Матвей пожал плечами, - Сам не знаю.
– Ладно, одевайся, обувайся. Сколько тебе лет, говоришь?
Тяглов ничего такого не говорил, но ответил. Ответом Кузьмич остался явно недоволен и немного поскучнел:
– Ладно, я подумаю. У тебя телефон есть? Диктуй.
Матвей предложил набрать его номер для автоматического определения, но бородач, не дослушав, перебил:
– Я же сказал - диктуй.
После, махнув лапой в варежке и обещав перезвонить, новый знакомый Тяглова удалился, видимо, всё же выпить чаю с ушедшим тренером Иванычем и поразмышлять.

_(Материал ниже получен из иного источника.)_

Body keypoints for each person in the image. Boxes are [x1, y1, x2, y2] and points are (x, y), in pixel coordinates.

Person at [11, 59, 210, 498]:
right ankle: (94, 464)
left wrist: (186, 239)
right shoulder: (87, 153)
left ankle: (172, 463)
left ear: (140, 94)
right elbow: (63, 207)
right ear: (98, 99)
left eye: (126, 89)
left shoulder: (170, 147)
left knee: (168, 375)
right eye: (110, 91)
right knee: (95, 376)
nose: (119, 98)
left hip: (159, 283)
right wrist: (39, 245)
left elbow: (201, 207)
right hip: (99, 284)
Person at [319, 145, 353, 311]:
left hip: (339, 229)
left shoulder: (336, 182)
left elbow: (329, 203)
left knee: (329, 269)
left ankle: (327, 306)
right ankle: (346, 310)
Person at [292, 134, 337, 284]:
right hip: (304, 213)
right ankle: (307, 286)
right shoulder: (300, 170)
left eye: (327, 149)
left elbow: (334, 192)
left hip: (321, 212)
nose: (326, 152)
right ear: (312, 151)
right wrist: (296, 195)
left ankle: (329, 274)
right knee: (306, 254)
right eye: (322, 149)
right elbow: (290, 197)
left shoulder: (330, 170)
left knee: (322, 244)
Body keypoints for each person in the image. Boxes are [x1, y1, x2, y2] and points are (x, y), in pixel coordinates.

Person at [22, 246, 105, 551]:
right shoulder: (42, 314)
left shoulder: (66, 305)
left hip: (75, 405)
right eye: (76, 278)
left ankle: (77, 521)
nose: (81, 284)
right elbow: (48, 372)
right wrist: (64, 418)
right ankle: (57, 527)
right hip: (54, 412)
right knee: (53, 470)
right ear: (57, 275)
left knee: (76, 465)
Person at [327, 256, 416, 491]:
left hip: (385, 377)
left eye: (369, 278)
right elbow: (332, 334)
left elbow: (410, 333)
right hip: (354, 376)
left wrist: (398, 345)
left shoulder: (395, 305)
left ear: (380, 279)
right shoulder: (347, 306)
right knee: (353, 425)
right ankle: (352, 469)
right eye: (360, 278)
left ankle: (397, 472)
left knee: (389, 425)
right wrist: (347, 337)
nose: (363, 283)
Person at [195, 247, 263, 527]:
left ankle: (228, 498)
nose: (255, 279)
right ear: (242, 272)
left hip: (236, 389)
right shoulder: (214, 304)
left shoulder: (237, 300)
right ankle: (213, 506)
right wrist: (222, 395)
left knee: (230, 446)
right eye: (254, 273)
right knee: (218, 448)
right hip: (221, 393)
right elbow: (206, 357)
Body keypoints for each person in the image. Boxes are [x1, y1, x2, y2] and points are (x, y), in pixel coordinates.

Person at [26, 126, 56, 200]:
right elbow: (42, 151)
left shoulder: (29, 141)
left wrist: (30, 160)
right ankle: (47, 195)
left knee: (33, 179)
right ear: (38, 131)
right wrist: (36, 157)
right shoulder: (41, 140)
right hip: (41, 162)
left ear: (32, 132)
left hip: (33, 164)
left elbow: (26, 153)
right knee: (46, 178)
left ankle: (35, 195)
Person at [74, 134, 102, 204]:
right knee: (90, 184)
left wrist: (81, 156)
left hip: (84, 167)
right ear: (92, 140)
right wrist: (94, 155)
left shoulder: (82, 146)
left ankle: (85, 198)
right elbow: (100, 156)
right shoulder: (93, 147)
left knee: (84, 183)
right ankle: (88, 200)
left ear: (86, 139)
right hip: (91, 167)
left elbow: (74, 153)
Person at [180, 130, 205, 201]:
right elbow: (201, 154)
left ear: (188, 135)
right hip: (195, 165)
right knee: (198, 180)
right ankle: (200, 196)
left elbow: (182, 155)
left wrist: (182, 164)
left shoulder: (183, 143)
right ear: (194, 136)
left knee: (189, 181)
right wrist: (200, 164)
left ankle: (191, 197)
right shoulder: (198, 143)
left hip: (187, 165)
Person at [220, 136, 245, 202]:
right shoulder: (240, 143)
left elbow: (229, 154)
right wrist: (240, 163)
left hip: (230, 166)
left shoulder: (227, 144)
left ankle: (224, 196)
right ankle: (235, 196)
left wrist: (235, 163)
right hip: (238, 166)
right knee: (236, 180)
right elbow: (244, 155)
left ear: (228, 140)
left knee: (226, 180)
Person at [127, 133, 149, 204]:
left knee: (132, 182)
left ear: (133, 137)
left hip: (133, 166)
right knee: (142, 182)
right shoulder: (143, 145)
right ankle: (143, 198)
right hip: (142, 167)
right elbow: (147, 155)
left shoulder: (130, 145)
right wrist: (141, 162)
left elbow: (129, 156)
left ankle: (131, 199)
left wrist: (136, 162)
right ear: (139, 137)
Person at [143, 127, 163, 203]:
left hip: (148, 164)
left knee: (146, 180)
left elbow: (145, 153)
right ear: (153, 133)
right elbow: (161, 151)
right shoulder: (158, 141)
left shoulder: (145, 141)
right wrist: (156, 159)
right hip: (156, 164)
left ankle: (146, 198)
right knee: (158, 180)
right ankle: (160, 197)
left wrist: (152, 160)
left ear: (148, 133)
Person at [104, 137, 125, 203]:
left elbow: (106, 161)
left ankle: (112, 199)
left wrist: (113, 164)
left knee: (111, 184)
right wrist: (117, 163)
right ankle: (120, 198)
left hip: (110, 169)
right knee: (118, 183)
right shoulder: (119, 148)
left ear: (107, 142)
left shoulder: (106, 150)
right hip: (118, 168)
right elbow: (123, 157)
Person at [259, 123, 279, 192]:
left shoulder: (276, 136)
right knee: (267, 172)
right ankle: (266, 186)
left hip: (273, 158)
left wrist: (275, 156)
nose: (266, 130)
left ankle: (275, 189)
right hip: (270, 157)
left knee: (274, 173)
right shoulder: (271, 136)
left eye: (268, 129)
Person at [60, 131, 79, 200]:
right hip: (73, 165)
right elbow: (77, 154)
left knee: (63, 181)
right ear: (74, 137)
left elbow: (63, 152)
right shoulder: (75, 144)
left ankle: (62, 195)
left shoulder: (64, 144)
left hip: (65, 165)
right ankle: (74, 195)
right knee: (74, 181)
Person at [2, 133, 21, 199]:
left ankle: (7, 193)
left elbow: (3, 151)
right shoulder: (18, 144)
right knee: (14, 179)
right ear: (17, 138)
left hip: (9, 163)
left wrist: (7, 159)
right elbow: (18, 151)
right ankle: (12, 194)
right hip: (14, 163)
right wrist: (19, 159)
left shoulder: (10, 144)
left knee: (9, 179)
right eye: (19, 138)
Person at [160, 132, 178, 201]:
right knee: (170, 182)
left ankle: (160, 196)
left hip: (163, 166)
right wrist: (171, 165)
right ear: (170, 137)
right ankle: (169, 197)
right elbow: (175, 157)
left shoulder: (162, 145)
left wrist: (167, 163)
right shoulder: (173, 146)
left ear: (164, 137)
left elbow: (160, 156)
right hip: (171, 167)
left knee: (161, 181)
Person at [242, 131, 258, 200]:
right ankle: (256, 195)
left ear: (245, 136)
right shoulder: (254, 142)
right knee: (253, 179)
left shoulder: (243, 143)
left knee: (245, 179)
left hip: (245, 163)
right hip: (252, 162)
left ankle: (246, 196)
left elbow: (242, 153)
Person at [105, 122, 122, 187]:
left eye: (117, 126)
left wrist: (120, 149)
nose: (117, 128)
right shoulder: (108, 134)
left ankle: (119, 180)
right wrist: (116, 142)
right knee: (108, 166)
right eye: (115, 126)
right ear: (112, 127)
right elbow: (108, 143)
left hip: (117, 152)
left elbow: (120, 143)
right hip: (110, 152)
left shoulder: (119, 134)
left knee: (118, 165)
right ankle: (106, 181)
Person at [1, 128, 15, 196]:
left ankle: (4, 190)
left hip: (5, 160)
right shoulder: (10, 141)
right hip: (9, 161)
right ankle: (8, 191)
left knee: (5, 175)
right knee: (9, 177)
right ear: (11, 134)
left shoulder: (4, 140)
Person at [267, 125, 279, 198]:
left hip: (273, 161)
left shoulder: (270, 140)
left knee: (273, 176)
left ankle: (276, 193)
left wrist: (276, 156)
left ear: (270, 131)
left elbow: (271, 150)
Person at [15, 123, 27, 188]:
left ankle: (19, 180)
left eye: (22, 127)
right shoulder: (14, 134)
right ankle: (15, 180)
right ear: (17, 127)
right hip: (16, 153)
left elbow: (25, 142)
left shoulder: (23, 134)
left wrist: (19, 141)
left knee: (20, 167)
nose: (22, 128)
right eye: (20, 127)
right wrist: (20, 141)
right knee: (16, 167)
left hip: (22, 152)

Матвей торопливо привёл одежду в подобающий московскому, ныне холодному сентябрю вид и направился домой. На душе опять стало тревожно.
***
Следующие несколько дней Матвей нервничал. Чтобы занять себя чем-то полезным, рылся в интернете по футбольным сайтам, перелопатил википедию на ту же, футбольную тему, даже задумался о ежеутренних пробежках, думами это и закончилось, но старался меньше курить и вытер пыль с найденных почему-то на верхних антресолях - и как их туда только занесло - стареньких гантелей. Каждую минуту он ждал вестей от Федора Кузьмича, постоянно проверял зарядку и денежный баланс мобильника, но звонка не было.
Задним числом укорял себя за излишнюю тактичность, перешедшую в робость, не позволившую проявить настойчивость и добиться от хмурого бородача его телефонных координат. Неожиданно тянуло выйти во двор, побить по мячу в коробке, но Матвей удерживался, потому что смысла в этом не видел. И, почему-то, стеснялся. Поехать опять в Лужники не хватало духу, да и где этого Кузьмича искать? Кроме того, был в этом какой-то оттенок унижения. А унижений Матвей не терпел.
Ещё Тяглов вспоминал прошлое, потерянную семью, мечтал о встрече с сыном, - невыносимо хотелось обнять его, узнать о его жизни, проблемах, может постараться помочь чем-нибудь, да и просто увидеть. Но ни телефона сына, ни его адреса он не знал, а разыскивать избегал и раньше, опасаясь отпугнуть и окончательно всё разрушить.
Дум о будущем Матвей старательно избегал, так как ясных путей не видел. Вечерами сидел на кухне, забившись в свой привычный тесный угол и, забыв о своём намерении меньше курить, смолил одну за другой. Отвлечься не получалось, книги, что раньше спасали Матвея возможностью погрузиться в иллюзорный мир и на время забыться, - не читались, мысли вновь и вновь возвращались ко встрече в Лужниках, к чудесному и нежданному умению и, отчего-то, к прошедшим крайним пятнадцати годам жизни, к потерянной профессии, нелепым и никчемным стараниям обеспечить жизнь обречённой на развал семьи, и опять к сыну, - с горечью утраты малейшей возможности повернуть всё вспять и проводить с ним столько времени, сколько всегда хотелось.